> **TASKS FOR THIS EXERCISE**
1. Decide whether each statement agrees with the text about the Berlin Wall, answering yes or no and quoting the deciding words: (a) The Berlin Wall was erected in 1961. (b) The text counts the Great Wall of China among walls built to keep people in. (c) The text places the wall in north Jerusalem between the Jews and the Palestinians.
2. According to the text about the Berlin Wall, whose people was the wall erected to imprison?

> **TEXT BLOCK**
= Beginning of Section =

Saturday, October 29, 2011

Berliner Mauer/ The Berlin Wall

BERLIN
Cities, states, countries build walls to keep people (i.e., attackers or unwanted immigrants) out:
The Great Wall of China, the fence between the US and the Mexican border, the wall in north Jerusalem between the Jews and the Palestinians. . .  These are walls for protection and defense; walls of exclusion.
Cities, states, countries also build walls to keep people in: prisoners.
The Berlin Wall is such a wall, erected in 1961 to imprison the people of the German Democratic Republic (the GDR) behind the “iron curtain” of the Soviet bloc.

= End of Section =

> **EXTRACTED INFORMATION**

= Beginning of Section =

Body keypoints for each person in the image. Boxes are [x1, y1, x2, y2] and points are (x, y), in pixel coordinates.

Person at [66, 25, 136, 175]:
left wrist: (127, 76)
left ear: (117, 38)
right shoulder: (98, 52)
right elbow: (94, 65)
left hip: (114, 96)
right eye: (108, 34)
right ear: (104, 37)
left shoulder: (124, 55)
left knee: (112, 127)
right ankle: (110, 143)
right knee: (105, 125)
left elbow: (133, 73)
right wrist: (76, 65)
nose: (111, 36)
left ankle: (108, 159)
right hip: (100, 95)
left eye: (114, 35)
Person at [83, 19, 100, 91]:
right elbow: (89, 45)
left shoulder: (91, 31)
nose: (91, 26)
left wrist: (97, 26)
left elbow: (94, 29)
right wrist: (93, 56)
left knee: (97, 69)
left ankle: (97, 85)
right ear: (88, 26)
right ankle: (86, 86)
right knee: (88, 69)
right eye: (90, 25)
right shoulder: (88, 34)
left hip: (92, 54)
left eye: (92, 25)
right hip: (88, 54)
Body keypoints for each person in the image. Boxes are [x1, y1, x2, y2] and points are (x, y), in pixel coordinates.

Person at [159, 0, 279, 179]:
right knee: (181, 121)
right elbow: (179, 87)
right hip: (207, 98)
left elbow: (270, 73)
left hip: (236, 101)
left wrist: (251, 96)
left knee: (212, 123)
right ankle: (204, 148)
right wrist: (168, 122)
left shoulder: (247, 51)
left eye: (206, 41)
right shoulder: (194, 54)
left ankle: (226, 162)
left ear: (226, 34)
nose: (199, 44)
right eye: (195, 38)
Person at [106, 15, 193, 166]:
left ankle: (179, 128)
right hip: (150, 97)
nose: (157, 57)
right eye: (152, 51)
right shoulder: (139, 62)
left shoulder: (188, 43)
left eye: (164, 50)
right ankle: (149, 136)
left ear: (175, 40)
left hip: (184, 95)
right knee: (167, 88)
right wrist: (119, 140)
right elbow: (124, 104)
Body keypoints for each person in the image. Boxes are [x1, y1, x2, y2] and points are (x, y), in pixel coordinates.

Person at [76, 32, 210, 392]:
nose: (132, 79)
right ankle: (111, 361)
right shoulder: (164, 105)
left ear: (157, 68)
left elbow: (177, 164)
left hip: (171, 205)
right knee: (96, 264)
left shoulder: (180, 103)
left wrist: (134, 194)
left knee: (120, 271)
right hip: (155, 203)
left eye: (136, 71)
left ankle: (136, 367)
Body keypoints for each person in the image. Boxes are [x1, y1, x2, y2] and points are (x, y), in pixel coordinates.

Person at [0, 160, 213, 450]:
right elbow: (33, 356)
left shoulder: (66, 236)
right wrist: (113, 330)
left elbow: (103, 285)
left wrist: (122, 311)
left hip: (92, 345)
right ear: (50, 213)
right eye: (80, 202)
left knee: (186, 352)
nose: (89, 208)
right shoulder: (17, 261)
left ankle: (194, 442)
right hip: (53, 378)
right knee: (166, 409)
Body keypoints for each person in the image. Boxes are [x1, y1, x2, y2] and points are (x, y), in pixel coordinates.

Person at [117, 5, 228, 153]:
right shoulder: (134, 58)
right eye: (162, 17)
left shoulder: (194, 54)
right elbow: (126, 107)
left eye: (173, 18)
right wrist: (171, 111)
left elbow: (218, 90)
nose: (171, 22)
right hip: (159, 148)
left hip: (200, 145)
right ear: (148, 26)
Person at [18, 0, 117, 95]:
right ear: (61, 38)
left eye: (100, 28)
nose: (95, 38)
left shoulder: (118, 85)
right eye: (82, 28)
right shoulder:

= End of Section =

> **ANSWERS BY TASK**
1.
(a) Yes: "erected in 1961"
(b) No: "Cities, states, countries build walls to keep people (i.e., attackers or unwanted immigrants) out: The Great Wall of China"
(c) Yes: "the wall in north Jerusalem between the Jews and the Palestinians"

2. The people of the German Democratic Republic (the GDR).